**LISTA DE ATIVIDADES**
1: Responda às perguntas sobre o texto acerca de tipos e gêneros textuais:
(a) Por quais aspectos formais da língua os tipos textuais são reconhecidos?
(b) A quais tipos se resumem os tipos textuais?
(c) Do ponto de vista tipológico, como é comumente todo gênero?
2: Prossiga com o texto sobre tipos e gêneros textuais a partir da última frase apresentada.

**TEXTO DA PÁGINA**

>>>

Os tipos textuais, por sua vez, são reconhecidos pelos aspectos formais da

língua que se evidenciam nos textos, como os elementos lexicais, os aspectos

sintáticos e as relações lógicas. Se os gêneros são inúmeros, os tipos resumem-se em

narração, descrição, argumentação, exposição e injunção.

A expressão tipo textual é muitas vezes utilizada de maneira equivocada em

referência não a um tipo de texto, mas sim a um gênero. Mas, apesar de terem

definições teóricas distintas, há uma relação entre tipo e gênero textuais, isto porque

em todo e qualquer gênero podemos observar a existência dos tipos textuais. Dessa

forma, todo gênero é, comumente, tipologicamente heterogêneo, ou seja, é comum

encontrar nos gêneros seqüências narrativas, descritivas, injuntivas, argumentativas e

expositivas.

<<<

**INFORMAÇÕES EXTRAÍDAS**
>>>

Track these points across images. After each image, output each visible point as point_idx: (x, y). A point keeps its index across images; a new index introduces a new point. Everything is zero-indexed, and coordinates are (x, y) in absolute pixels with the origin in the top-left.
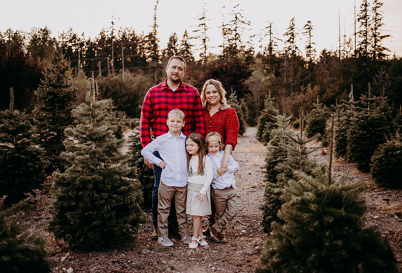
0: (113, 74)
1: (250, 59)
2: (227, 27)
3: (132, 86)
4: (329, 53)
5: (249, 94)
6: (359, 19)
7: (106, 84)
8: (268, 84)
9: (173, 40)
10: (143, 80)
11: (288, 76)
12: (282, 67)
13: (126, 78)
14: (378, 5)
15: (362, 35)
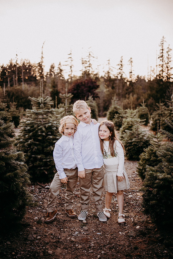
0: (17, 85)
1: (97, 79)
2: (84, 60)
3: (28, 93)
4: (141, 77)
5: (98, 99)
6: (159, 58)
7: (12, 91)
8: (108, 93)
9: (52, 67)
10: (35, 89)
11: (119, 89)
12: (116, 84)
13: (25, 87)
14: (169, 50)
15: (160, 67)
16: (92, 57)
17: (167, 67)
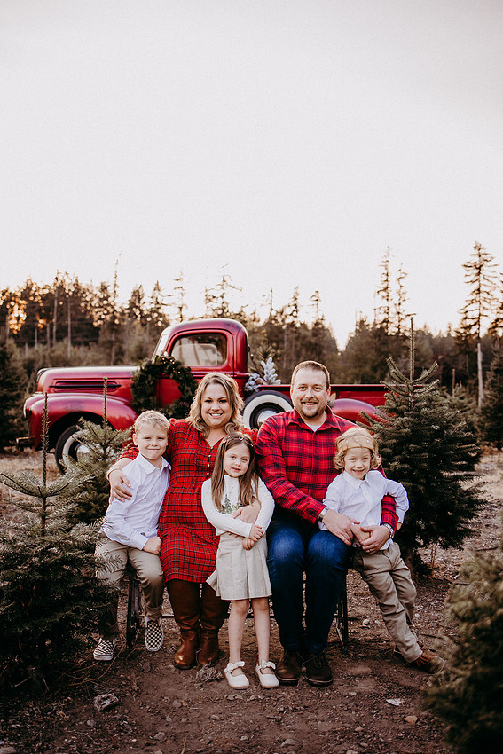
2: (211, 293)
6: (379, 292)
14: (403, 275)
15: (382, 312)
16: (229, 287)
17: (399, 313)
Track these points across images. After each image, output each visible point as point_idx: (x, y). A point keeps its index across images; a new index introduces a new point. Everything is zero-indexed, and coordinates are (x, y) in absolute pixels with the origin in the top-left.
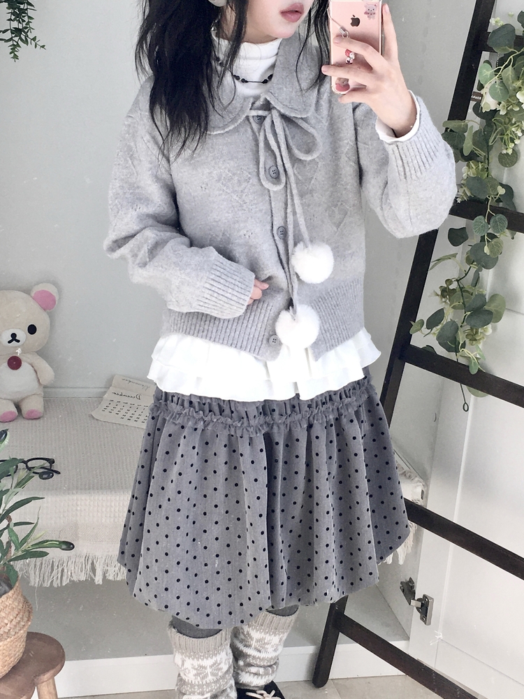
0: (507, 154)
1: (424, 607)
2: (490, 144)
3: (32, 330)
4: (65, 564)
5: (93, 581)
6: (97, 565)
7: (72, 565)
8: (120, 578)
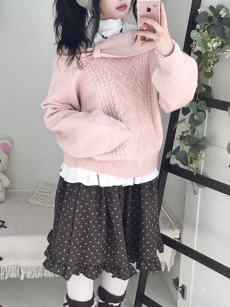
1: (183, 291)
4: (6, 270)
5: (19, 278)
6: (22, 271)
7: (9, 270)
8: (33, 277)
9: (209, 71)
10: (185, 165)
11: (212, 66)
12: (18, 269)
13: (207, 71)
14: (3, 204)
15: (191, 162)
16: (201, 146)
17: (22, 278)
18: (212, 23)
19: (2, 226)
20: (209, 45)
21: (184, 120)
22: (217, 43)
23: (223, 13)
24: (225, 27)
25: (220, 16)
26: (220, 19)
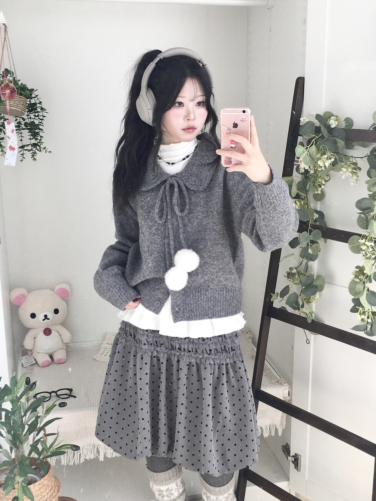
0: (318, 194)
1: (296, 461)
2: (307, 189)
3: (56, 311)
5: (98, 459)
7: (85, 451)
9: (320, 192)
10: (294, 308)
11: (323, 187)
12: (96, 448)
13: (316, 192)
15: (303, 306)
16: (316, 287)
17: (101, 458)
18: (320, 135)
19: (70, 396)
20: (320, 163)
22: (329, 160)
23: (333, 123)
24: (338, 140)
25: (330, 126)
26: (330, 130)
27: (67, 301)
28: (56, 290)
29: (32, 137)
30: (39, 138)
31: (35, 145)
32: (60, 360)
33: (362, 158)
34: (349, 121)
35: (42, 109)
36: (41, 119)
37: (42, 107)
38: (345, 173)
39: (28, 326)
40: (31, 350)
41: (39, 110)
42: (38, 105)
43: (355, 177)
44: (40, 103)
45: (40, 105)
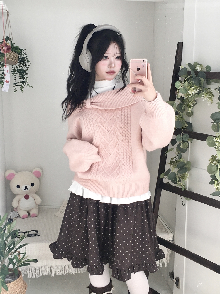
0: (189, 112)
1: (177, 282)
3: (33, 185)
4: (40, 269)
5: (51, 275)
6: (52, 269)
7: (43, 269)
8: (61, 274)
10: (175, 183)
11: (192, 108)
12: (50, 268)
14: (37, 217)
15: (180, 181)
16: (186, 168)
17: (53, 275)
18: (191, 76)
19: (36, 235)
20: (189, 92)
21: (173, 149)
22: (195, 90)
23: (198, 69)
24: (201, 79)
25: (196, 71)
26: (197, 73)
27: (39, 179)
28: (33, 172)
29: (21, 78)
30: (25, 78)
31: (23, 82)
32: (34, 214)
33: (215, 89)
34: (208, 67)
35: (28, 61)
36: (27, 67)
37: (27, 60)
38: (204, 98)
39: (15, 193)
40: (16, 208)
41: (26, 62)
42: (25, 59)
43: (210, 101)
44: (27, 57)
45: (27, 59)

<<<

**RESULTADOS POR TAREFA**
1:
(a) Pelos elementos lexicais, pelos aspectos sintáticos e pelas relações lógicas.
(b) Narração, descrição, argumentação, exposição e injunção.
(c) Tipologicamente heterogêneo.

2:
Observar os gêneros sob o ponto de vista da heterogeneidade tipológica é uma

maneira de compreender mais detalhadamente a estrutura formal desses gêneros e

suas características essenciais. Assim sendo, a predominância e/ou a ausência de

determinadas seqüências tipológicas nos ajuda no reconhecimento dos gêneros

textuais. Defendemos que observar tais seqüências nos textos deve ser uma

constante nas aulas de língua materna para que nossos alunos familiarizem-se com os

mais diversos gêneros textuais. Partir da análise da forma dos textos não significa

abstrair a importância de sua função; pelo contrário, a forma auxilia na compreensão

da função social dos textos. Não adianta dizer ao aluno que determinado texto é uma

notícia e que ela tem a função de informar algo, se esse aluno não sabe identificar

quais os elementos formais presentes no texto que o caracterizam como sendo uma

notícia e não como uma entrevista.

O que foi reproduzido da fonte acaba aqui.